I have a lot to tell you all about my epic summer vacation, starring some extremely unauthorized uses of a VW Golf (stay tuned! small rivers forded! ATV trails tackled! trees hit--really, really slowly!), blue water, really large Redwoods, and naked middle aged river beach intruders practicing their early morning yoga (hello, and welcome to northern California).  But that is going to wait until Eli has got his camera situations all sorted out and I can illustrate the points.  Except for the naked people, ew.  What do you think this blog is, gross?  I have standards.  That is the other best thing about Pullman.  Not that there are no naked people, although that is a definite plus, but that Eli is here for a while.  (Well, not right now.  Today he drove halfway to Montana to a ski hill to taunt gravity on a mountain bike, which is his favorite 'sport'.  I maintain that if you have to wear body armor, it isn't a sport, but then I go jump horses around in the woods so I am nothing if not hypocritical.  Whatever.)  He is taking some time to study and do the coursework for his captain's license before heading off to waters uncharted again.  In the meantime he'll be earning food money as the detail dude for a Ford dealership, which to me sounds like work but to him is like hanging out at the pound all day in that he wants to bring them all home with him.  Whatever floats your boat.  And cooks me dinner.  Mmm, dinner.
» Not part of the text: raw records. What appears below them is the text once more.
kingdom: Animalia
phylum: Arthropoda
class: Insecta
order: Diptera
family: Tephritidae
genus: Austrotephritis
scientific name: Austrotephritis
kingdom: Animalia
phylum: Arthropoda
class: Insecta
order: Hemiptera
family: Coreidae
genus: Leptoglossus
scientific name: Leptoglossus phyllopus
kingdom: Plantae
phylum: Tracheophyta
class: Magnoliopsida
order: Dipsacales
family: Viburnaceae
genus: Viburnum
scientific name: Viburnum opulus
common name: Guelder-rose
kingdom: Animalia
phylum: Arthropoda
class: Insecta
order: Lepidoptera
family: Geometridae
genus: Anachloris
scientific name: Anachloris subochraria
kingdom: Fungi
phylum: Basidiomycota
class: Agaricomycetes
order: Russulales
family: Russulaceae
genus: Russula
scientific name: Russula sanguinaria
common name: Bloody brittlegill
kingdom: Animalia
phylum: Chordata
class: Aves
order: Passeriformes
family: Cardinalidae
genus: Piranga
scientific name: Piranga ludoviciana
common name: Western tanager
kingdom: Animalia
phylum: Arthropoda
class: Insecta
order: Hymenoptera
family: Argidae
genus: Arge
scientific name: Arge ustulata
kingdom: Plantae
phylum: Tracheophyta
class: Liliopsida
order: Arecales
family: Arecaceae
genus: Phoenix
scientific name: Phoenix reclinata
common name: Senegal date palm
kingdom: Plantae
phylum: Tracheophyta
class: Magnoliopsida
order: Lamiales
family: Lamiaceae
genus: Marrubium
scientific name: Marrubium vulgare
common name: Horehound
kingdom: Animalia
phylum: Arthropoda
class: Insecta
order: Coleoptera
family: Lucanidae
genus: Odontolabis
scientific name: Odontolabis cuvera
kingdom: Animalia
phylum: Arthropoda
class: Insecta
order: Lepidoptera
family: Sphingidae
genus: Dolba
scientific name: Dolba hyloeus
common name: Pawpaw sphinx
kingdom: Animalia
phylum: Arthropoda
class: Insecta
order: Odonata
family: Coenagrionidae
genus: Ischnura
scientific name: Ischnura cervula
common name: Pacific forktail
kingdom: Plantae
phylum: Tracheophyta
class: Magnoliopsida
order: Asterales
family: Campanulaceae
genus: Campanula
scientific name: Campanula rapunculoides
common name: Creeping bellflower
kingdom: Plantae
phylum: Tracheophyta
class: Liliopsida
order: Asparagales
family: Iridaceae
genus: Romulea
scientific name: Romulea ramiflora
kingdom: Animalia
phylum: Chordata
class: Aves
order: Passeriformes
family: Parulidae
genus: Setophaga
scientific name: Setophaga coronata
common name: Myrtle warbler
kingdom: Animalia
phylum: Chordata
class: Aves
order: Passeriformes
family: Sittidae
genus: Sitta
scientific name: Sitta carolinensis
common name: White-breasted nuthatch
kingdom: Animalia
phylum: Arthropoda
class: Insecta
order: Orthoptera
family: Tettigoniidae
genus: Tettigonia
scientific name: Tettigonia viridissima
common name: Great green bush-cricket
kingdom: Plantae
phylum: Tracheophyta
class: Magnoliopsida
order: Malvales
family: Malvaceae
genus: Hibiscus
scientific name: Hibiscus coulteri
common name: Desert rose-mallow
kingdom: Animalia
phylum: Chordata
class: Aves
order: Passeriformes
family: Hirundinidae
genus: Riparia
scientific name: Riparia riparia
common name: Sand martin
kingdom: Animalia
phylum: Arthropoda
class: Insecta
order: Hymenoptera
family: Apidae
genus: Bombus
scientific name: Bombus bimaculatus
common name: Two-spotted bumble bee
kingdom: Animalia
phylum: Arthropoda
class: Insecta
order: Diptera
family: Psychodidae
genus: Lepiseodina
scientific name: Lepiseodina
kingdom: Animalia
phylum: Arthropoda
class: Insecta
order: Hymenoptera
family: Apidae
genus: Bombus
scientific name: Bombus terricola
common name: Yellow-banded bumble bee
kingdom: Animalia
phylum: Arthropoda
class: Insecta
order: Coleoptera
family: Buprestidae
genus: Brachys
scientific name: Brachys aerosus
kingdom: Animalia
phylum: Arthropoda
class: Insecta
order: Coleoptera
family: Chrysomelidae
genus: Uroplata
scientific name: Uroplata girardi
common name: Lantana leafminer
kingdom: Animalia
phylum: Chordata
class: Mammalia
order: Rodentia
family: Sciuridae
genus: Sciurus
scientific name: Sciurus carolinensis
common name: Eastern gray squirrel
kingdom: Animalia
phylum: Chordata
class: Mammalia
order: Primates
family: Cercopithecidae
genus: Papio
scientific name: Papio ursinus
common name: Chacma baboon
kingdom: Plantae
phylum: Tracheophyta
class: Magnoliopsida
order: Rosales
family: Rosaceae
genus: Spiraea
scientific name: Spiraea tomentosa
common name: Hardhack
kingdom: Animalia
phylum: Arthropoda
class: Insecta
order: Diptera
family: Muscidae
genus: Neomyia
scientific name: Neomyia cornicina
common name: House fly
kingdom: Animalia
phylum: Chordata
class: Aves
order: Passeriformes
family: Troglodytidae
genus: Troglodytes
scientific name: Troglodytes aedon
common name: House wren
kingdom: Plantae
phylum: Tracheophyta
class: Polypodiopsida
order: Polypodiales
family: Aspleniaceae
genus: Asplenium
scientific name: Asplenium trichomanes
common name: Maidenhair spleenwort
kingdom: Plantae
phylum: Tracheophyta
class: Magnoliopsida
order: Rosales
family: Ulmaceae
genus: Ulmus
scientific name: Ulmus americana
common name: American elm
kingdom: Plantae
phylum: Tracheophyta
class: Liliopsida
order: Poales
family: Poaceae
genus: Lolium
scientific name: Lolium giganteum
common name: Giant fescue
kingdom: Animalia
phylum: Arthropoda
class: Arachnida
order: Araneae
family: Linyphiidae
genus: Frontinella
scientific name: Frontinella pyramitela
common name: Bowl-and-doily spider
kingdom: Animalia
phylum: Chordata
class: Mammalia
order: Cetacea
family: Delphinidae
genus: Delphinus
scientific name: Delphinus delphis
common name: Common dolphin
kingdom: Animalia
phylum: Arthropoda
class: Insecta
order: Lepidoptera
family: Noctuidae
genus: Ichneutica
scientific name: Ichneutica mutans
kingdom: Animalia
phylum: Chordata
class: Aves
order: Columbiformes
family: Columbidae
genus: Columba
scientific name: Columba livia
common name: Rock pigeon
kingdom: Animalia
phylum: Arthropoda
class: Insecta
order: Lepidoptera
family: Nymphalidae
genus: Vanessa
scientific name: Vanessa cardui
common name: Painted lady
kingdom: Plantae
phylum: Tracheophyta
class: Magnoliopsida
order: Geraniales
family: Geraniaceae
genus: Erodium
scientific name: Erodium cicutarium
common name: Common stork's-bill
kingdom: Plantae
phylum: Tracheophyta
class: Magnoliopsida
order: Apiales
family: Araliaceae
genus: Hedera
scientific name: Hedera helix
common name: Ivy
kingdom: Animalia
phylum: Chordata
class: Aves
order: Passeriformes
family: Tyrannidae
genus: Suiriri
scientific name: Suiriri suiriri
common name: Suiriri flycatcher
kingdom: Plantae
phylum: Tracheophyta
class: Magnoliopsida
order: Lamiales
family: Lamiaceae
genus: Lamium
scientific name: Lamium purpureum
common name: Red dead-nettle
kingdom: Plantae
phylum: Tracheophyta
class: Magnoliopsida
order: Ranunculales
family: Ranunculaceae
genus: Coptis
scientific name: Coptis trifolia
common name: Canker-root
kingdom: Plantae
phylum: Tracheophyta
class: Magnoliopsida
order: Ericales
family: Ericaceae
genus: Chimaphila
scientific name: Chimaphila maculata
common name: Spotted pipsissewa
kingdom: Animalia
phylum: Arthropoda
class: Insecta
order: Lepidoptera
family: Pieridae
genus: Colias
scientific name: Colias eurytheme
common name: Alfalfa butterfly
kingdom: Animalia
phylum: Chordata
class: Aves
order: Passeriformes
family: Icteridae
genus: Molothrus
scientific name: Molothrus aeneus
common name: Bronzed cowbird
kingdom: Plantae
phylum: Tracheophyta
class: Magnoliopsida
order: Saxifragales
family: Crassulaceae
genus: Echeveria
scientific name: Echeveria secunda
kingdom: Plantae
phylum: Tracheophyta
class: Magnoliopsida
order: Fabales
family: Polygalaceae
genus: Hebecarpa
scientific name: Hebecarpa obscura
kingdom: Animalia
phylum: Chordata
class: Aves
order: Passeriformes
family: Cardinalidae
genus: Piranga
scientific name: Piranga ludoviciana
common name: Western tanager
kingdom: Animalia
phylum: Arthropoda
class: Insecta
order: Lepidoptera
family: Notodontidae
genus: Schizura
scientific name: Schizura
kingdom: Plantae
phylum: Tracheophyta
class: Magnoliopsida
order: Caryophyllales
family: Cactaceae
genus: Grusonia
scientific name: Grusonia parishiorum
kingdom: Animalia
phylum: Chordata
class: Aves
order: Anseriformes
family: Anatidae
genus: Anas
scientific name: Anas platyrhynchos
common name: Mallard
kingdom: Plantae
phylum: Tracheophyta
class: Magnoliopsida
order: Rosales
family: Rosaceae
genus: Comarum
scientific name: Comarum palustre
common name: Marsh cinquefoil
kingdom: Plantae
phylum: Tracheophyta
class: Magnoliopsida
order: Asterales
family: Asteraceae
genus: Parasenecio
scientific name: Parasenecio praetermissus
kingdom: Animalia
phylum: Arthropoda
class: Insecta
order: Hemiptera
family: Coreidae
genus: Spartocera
Off to have Monty Python night with a friend.  See previous comment regarding extreme maturiosity.

Thursday, July 1, 2010

In Protest of the Apron Scale or Whatever the Heck That Was, Mariel

The closest thing I've ever had to a 'normal' job was paging at the library, which I did for about two years to pay for my wicked horse habit until I couldn't take being inside ONE MINUTE LONGER one April and quit.  Otherwise, jobs have included shoveling many, many tons of manure, shoving cows around in the wee morning hours, taking apart fresh pigs (yeah.), sidekick for an equine dentist (sidekick is an awesome job: you often get to drive, you look good by association, and while Batman was probably up at night worrying about the safety of Gotham, I'm betting Robin slept like a baby), working for the surgery teaching department at school, and now, general farm whipping boy.  
Last week, I cleaned kennels, got paid for four hours in the sun in a field playing with dogs, dusted the ceiling, painted all the exterior trim of a house by myself with a single paintbrush, Round-Upped the whole farm with one of those backpack things while not humming the Ghostbusters jingle to myself even a little, was the nail in the coffin for the farm's decrepit riding mower, hossed out the sawhorses and an angle-grinder and felt supah BAD-ASS de-rusting a gate for priming, took the power hedge trimmers to the nasty barberries and maybe (maybe) drove Eli's massive truck back and forth across the property to the garage for things that I really didn't need to 'haul' just because it felt cool.  Also I observed minor surgeries, handed the doctor acupuncture needles, and tried to restrain some small animals which I swear is harder than horses because they're so freakin' wiggly.  Why be normal?  And why compose a sentence with less than seventeen independent clauses?

In other news, I'm watching Burn Notice and I was about to ask Where are the cops in Miami? Are all the streets just littered with bullets? And then I remembered my trip with Janet to West Palm Beach late at night and if Miami is anything like that then yes, yes they probably are.